◆ What is expected ◆
All of the data is to be written out again exactly, without the pictures.

____

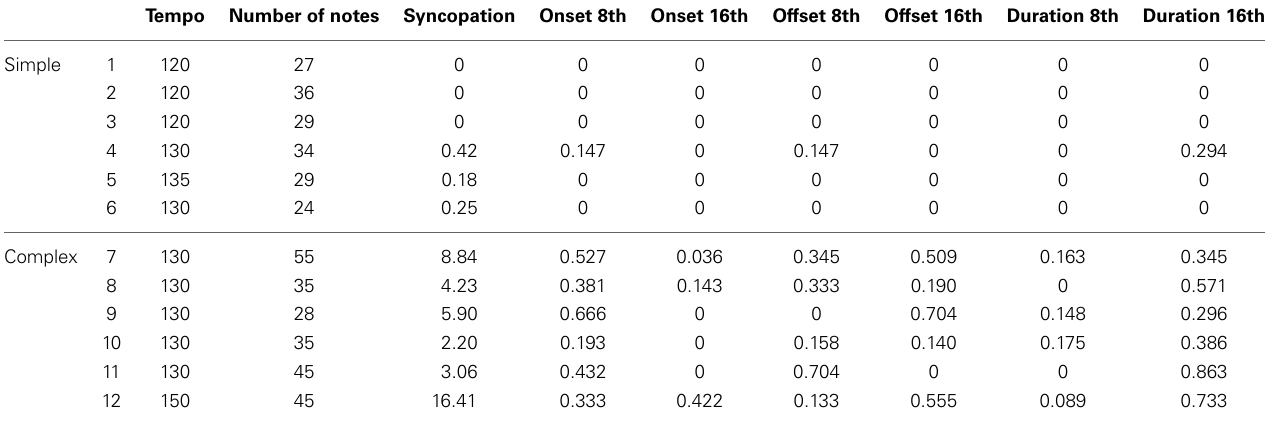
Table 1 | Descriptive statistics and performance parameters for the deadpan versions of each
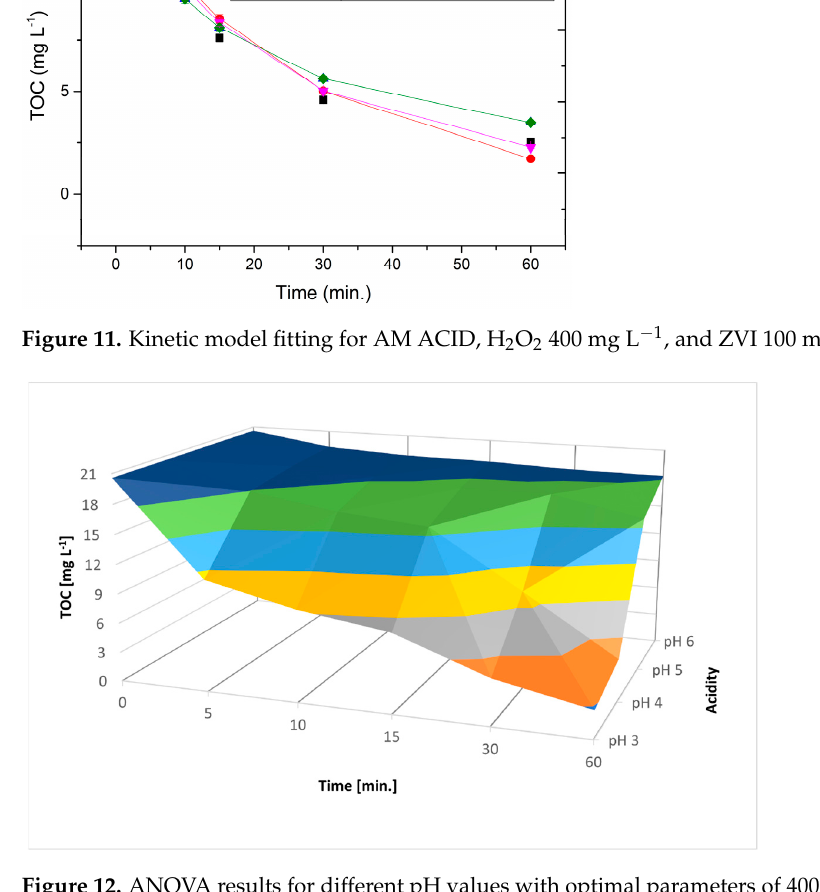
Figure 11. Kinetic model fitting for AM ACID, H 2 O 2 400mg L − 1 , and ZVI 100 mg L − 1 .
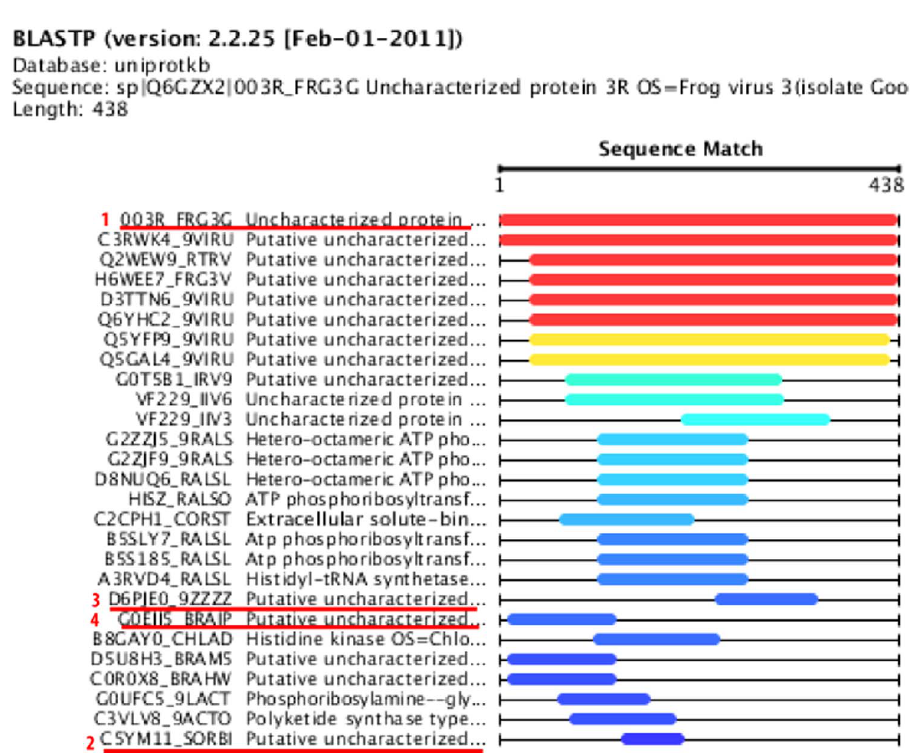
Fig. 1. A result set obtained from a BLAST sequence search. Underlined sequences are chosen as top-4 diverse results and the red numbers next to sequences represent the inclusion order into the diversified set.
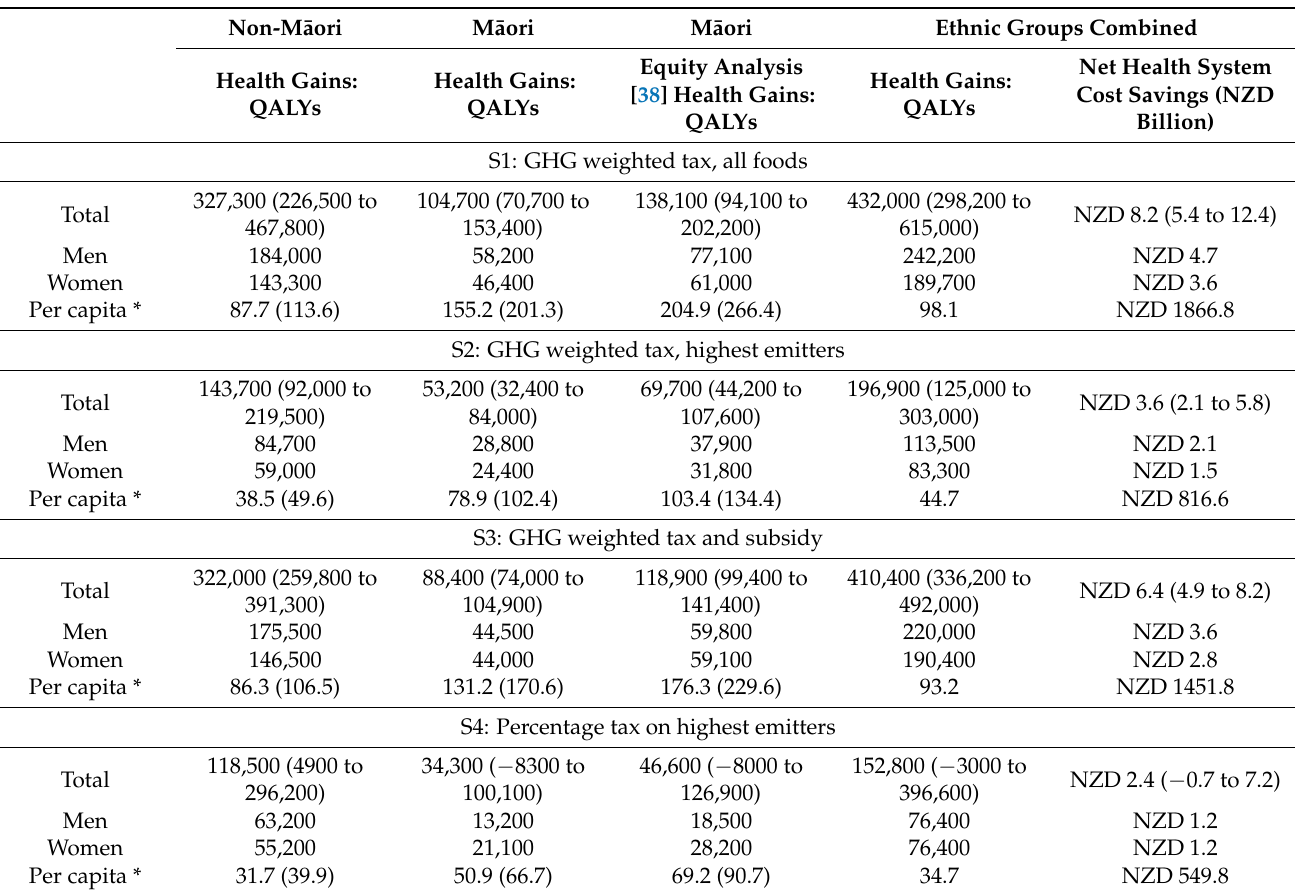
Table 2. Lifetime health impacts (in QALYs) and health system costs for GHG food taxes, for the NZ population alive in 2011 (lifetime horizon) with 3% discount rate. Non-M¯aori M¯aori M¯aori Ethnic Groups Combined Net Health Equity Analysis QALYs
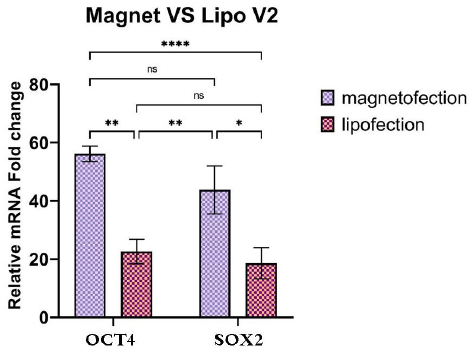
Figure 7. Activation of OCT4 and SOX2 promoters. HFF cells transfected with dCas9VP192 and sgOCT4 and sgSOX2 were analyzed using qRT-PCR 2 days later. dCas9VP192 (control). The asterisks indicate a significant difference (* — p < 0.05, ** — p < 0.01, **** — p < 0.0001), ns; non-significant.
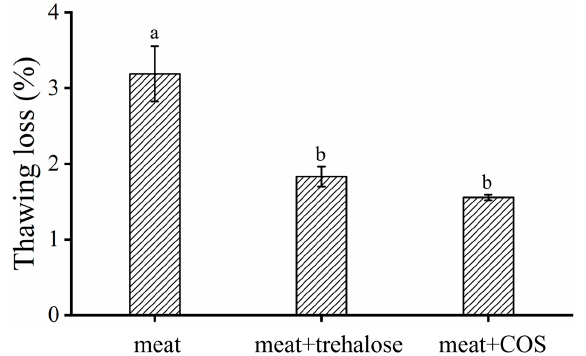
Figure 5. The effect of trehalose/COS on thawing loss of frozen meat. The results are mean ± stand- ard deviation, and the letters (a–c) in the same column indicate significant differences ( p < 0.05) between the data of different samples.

____

◆ Written answer ◆
Table 1 | Descriptive statistics and performance parameters for the deadpan versions of each
Figure 11. Kinetic model fitting for AM ACID, H 2 O 2 400mg L − 1 , and ZVI 100 mg L − 1 .
Fig. 1. A result set obtained from a BLAST sequence search. Underlined sequences are chosen as top-4 diverse results and the red numbers next to sequences represent the inclusion order into the diversified set.
Table 2. Lifetime health impacts (in QALYs) and health system costs for GHG food taxes, for the NZ population alive in 2011 (lifetime horizon) with 3% discount rate. Non-M¯aori M¯aori M¯aori Ethnic Groups Combined Net Health Equity Analysis QALYs
Figure 7. Activation of OCT4 and SOX2 promoters. HFF cells transfected with dCas9VP192 and sgOCT4 and sgSOX2 were analyzed using qRT-PCR 2 days later. dCas9VP192 (control). The asterisks indicate a significant difference (* — p < 0.05, ** — p < 0.01, **** — p < 0.0001), ns; non-significant.
Figure 5. The effect of trehalose/COS on thawing loss of frozen meat. The results are mean ± stand- ard deviation, and the letters (a–c) in the same column indicate significant differences ( p < 0.05) between the data of different samples.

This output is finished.